No no no you are thinking this one a little wrong. Yes Pythagorean identity, or ...

graycat · on June 3, 2017

Yes, now we can also do best L^1 approximations. IIRC -- I'm in a hurry this morning -- it's a linear programming problem or some such but I haven't thought about that in decades.

You bring up a lot of stuff I've never reviewed.

> but that does not mean it is a suitable performance metric to use.

If the plane do the L^2 projection on is really close, then the error is really small, and what's not to like? Really close is good enough for me.

Right, there are three biggie choices, L^1 (minimize the sum of absolute values of the errors), L^2 (minimize the sum of squared errors), and L^infinity (minimize the worst error).

L^2's fine with me, good enough for government work, okay first cut, day in and day out.

If in some particular case L^2 has some problems, then maybe something like regression is not the right tool for the problem.

Gee, we do a lot of L^2: We get orthogonal components so that we can get L^2 cafeteria style, just pick the components we want. E.g., in filtering stochastic processes, we take a Fourier transform -- that is finding the coefficients of the sample path on the sine-cosine orthogonal components. Or we do a convolution, which is the same thing in the end. The approximation we get is an L^2 approximation.
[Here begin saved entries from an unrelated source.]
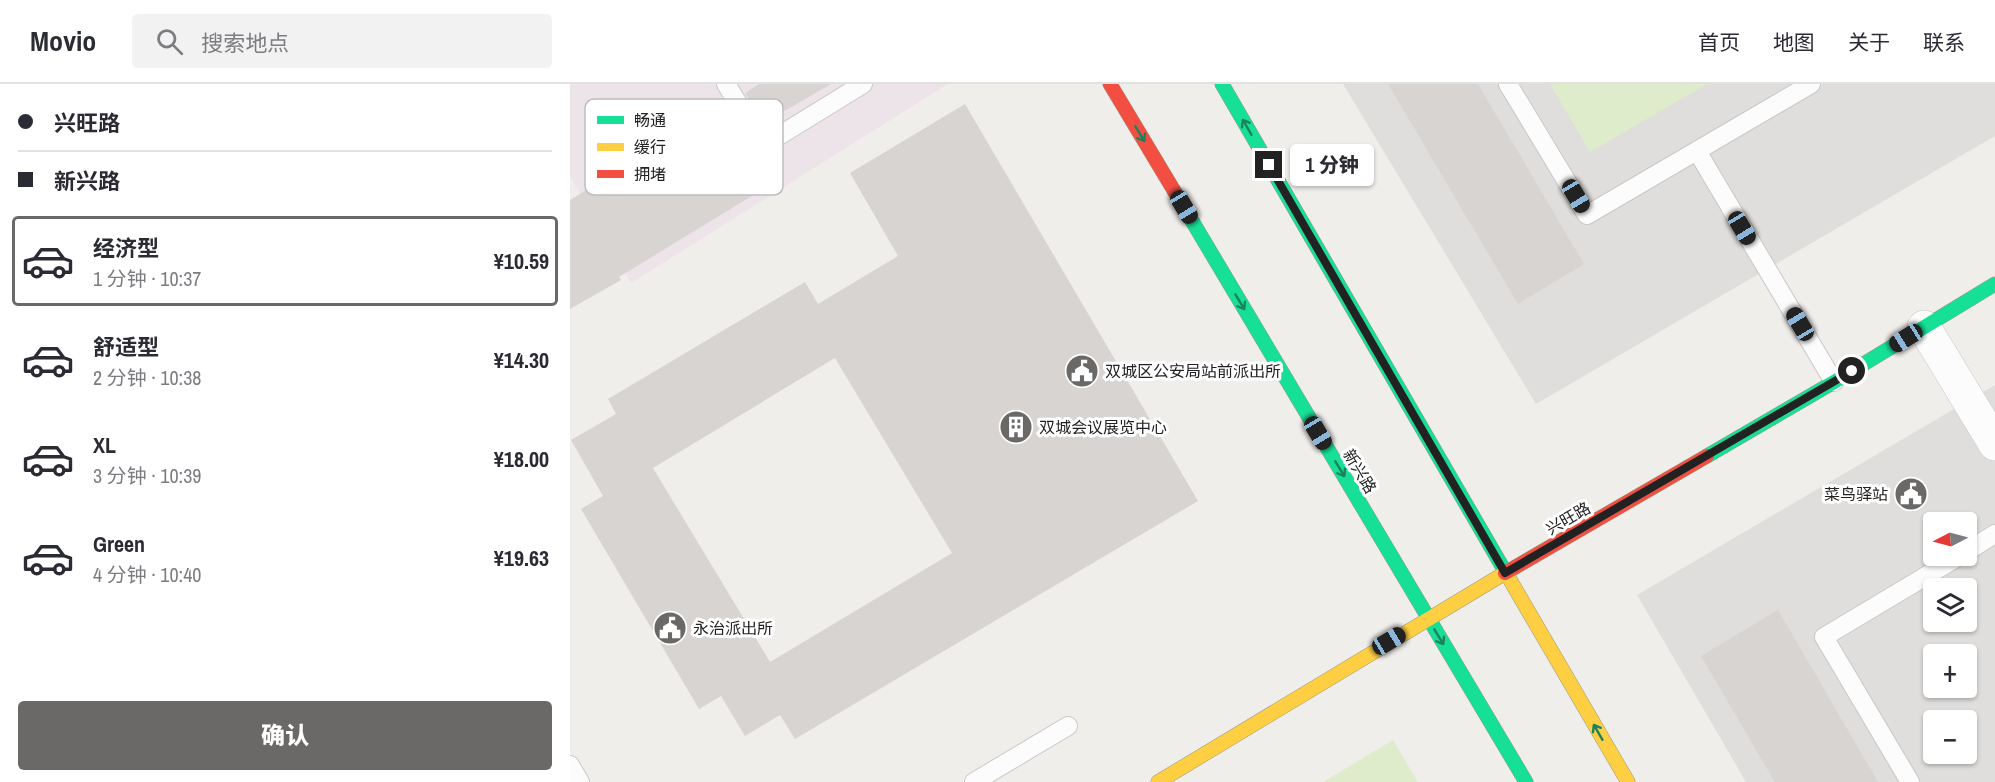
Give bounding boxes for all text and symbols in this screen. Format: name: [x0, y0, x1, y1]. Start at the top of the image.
search box: [132, 14, 552, 68]
text: Movio: [30, 22, 96, 60]
icon: search: [153, 25, 186, 58]
text: 搜索地点: [201, 28, 289, 58]
text: 首页: [1698, 28, 1740, 57]
text: 地图: [1773, 28, 1815, 57]
text: 关于: [1848, 28, 1890, 57]
text: 联系: [1923, 28, 1965, 57]
legend: [585, 99, 783, 195]
text: 兴旺路: [54, 108, 120, 138]
text: 畅通: [634, 109, 666, 131]
one-way arrow: [1241, 119, 1253, 136]
one-way arrow: [1134, 125, 1146, 142]
text: 缓行: [634, 136, 666, 158]
callout: 1 分钟: [1290, 144, 1374, 186]
route end: [1255, 151, 1282, 178]
text: 1 分钟: [1305, 151, 1359, 178]
text: 拥堵: [634, 163, 666, 185]
text: 新兴路: [54, 166, 120, 196]
car: [1559, 176, 1593, 216]
car: [1167, 187, 1201, 227]
car: [1725, 208, 1759, 248]
text: 经济型: [93, 233, 159, 263]
icon: car: [21, 234, 75, 288]
text: ¥10.59: [494, 246, 549, 276]
text: 1 分钟 · 10:37: [93, 265, 201, 292]
one-way arrow: [1234, 293, 1246, 310]
car: [1783, 304, 1817, 344]
car: [1886, 321, 1926, 355]
text: 舒适型: [93, 332, 159, 362]
icon: car: [21, 333, 75, 387]
text: ¥14.30: [494, 345, 549, 375]
public building icon: 双城区公安局站前派出所: [1064, 353, 1100, 389]
route start: [1838, 357, 1865, 384]
place label: 双城区公安局站前派出所: [1105, 360, 1281, 382]
text: 2 分钟 · 10:38: [93, 364, 201, 391]
building icon: 双城会议展览中心: [998, 409, 1034, 445]
car: [1301, 413, 1335, 453]
place label: 双城会议展览中心: [1039, 416, 1167, 438]
text: XL: [93, 430, 116, 460]
icon: car: [21, 432, 75, 486]
text: ¥18.00: [494, 444, 549, 474]
street label: 新兴路: [1338, 445, 1382, 497]
one-way arrow: [1334, 460, 1346, 477]
text: 3 分钟 · 10:39: [93, 462, 201, 489]
public building icon: 菜鸟驿站: [1893, 476, 1929, 512]
place label: 菜鸟驿站: [1824, 483, 1888, 505]
street label: 兴旺路: [1542, 496, 1594, 540]
north arrow: [1923, 512, 1977, 566]
map controls: [1923, 512, 1977, 764]
text: Green: [93, 529, 145, 559]
icon: car: [21, 531, 75, 585]
text: ¥19.63: [494, 543, 549, 573]
text: 4 分钟 · 10:40: [93, 561, 201, 588]
button: layers: [1923, 578, 1977, 632]
public building icon: 永治派出所: [652, 610, 688, 646]
place label: 永治派出所: [693, 617, 773, 639]
car: [1369, 624, 1409, 658]
one-way arrow: [1434, 628, 1446, 645]
button: +: [1923, 644, 1977, 698]
button: 确认: [18, 701, 552, 770]
button: −: [1923, 710, 1977, 764]
one-way arrow: [1592, 724, 1604, 741]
So, with JPG -- sure, it's L^2. Right, JPG does funny stuff nearly lines. Life's not perfect!

For some things, sure we want L^infinity: E.g., if we want to use a quotient of polynomials to approximate the usual special functions, then we want to minimize the worst error and do what is called Chebyshev approximation, but this is very specialized.

srean · on June 3, 2017

> it's a linear programming problem

Indeed it is. Lets catchup more sometime. Here's my email again srean.list on gmail

Totally agreed there is lot to like about L2 but there are plenty situations where it is terrible (in fact some of them are on one topic of your interest: monitoring server farms). In some of those situations L1 or a combination of L1 and L2 helps a lot.

graycat · on June 3, 2017

> You say variance covariance etc etc, but it does not take much for RVs not to possess them

In practice, essentially always, for real random variables X, Y, all of the following exist and are finite:

E[X], E[|X|], E[X^2], E[XY]

Var(X) = E[(X - E[X])^2]

Std(X) = Var(X)^(1/2)

Cov(X,Y) = E[(X - E[X]) (Y - E[Y])]

Cor(X,Y) = Cov(X,Y)/(Std(X) Std(Y))

E[Y|X]

E[X] and Std(X)are useful quite broadly and that we find/estimate them does not mean that we are working with a Gaussian distribution.

If the above is not true, then there is something bizarre and/or pathological, the ultimate edge case, and we need to review what we are doing.

srean · on June 4, 2017

Unfortunately its not true in many cases I have seen, essentially because the tail of the error does not fall fast enough. Technically, for all bounded RVs all moments are bounded, but in some of these situations the variance is so high that its infinite for practical purposes.

All you need is the tail to fall slower than a quadratic.